Il disco ha un gran bell’impatto. Atmosfere raffinate, ben suonate. Però niente suoni vintage per tastiere e chitarre, un bellissimo flauto che contrappunta le melodie della chitarra e, nota dolente, una brutta batteria elettronica (direi Simmons o addirittura D-Drum). Pochissimo, solo due brani, il cantato, in lingua israeliana. Complessivamente 52 minuti suddivisi in 8 tracce, piuttosto omogenee per composizione ed impostazione sonora ma di durata variegata dai tre agli undici minuti. Molti i riferimenti, in primis parecchio Canterbury, National Health e Egg soprattutto, ma anche Ayers e Oldfield. Poi una buona dose di Henry Cow e altri riferimenti a RIO. Un po’ di Avantprog, un po’ di Artprog, un po’ di musica minimalista di provenienza contemporanea e un po’ di Stravinsky. A tratti anche Gentle Giant e Happy the Man. La cosa più divertente, come accade spesso, è che tutti i riferimenti sopra elencati non sono minimamente citati tra le preferenze dei componenti il gruppo. E’ bene, quindi, che il lettore non cada in inganno, perché in realtà la miscela che ne viene fuori è così ben amalgamata da risultare molto personale ed efficace.

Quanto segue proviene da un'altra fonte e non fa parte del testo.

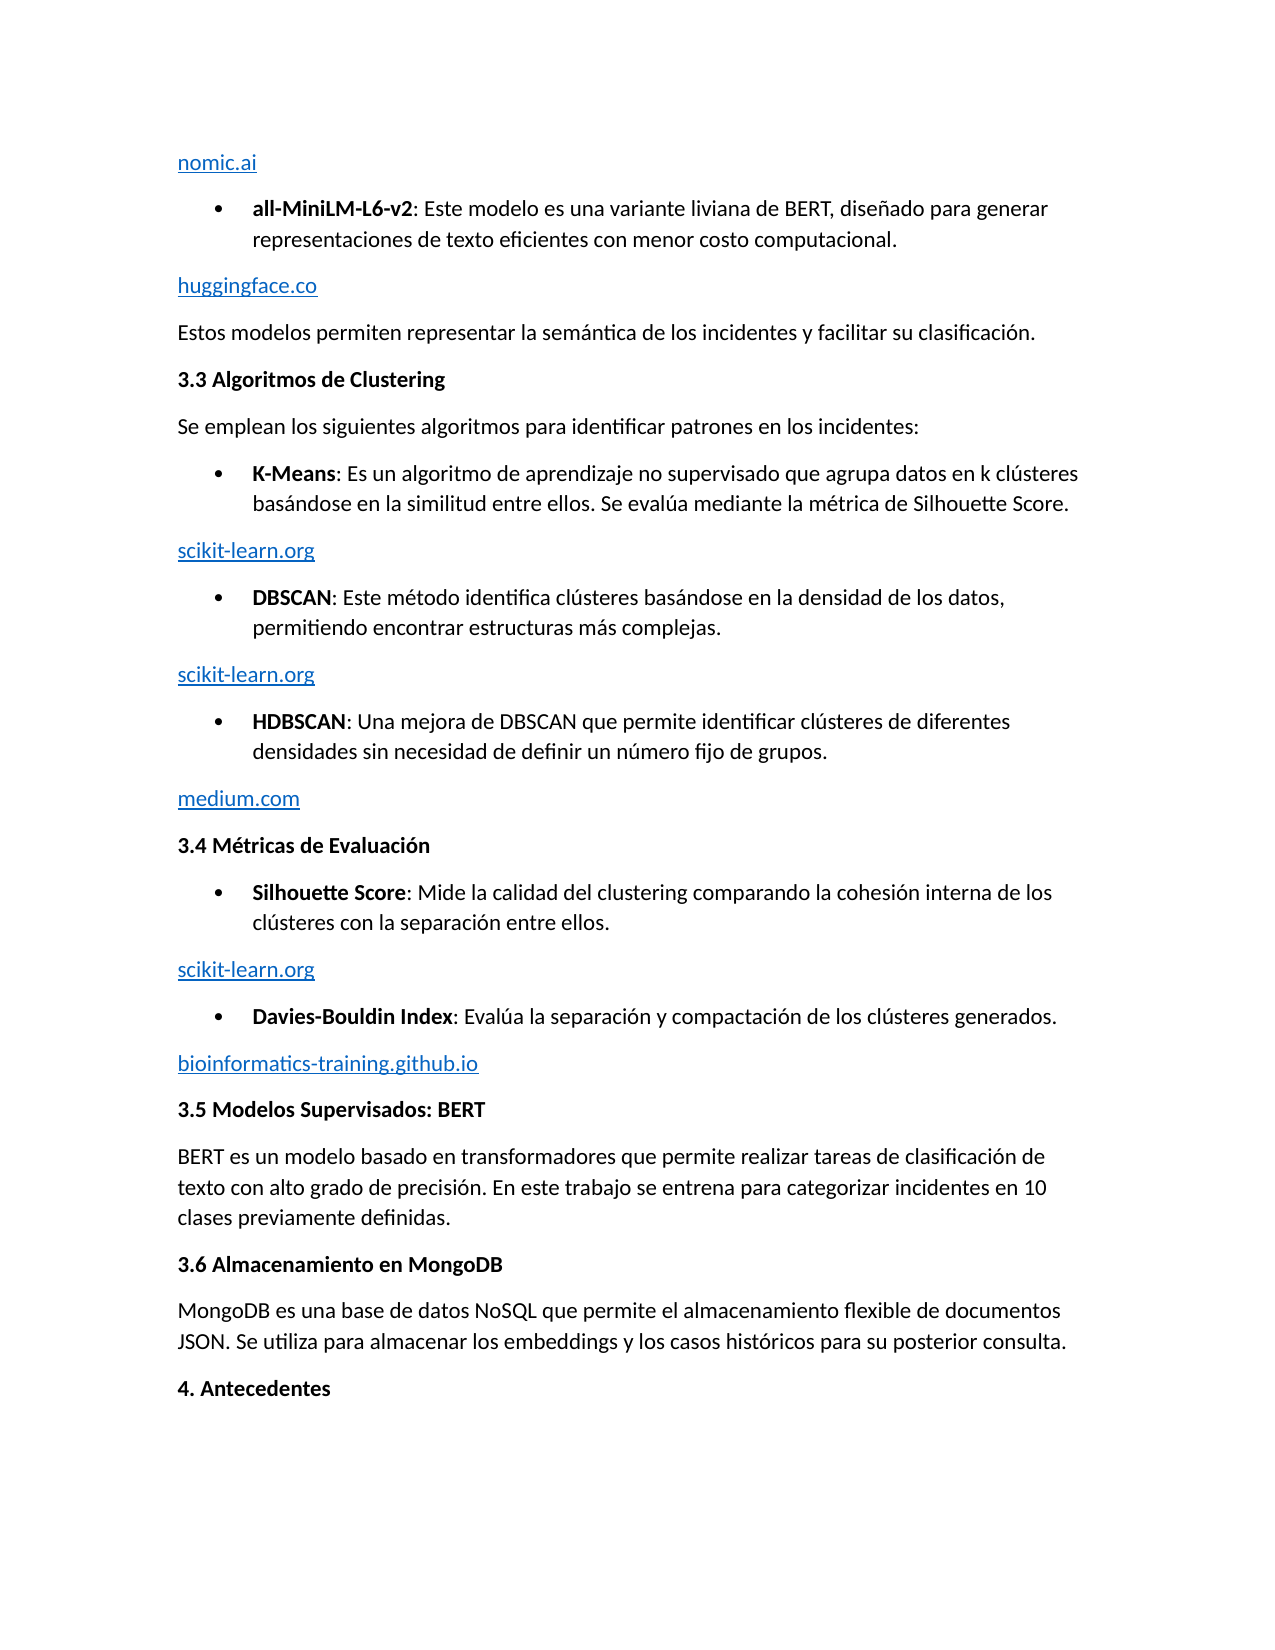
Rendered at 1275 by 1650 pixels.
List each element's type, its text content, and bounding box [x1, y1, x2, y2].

Primo brano del lavoro è “Patterns” il brano più breve del CD, ma valido come sunto generale. Ben riuscito il lavoro di chitarra e flauto, bella anche la ritmica, ma quella batteria potevano risparmiarmela. Inizio National Health per il secondo brano “Happy War Holiday”, sviluppo ritmico deciso, movimenti e variazioni ne fanno uno dei migliori dell’intero CD. Più dolce ed equilibrato è il successivo Bird, dove il cantato si unisce ad un piano dal suono piuttosto suggestivo. Maggiormente complesse sia nella composizione, sia nello sviluppo sono “Grapefruit” e “Grapefruit Variation”, che assieme fanno quasi 20 minuti, dove oltre ai riferimenti citati, non si possono nascondere echi zappiani e di certo jazz di libera ispirazione. “Six”, quinto brano del lavoro, si distingue per lo spunto jazzato complessivo, una composizione particolarmente riuscita. Validi anche “Zona” l’altro brano cantato e “Too Much” che ben si inseriscono in una scaletta che ho trovato efficacemente congeniata.
Riassumendo l’unico vero passo falso del disco è la batteria elettronica, con quel suo suono antipatico. E’ pur vero che si inserisce meglio in questo lavoro, piuttosto che in altri, ne cito solo uno pensando al primo Citizen Cain.
Il giudizio finale non può che essere positivo. E il consiglio di acquisto elargito con il piacere della consapevolezza di aver trovato una manciata di ragazzi, poco più che ventenni, che hanno deciso di buttarsi - e coinvolgerci - in quella bella avventura che è il progressive.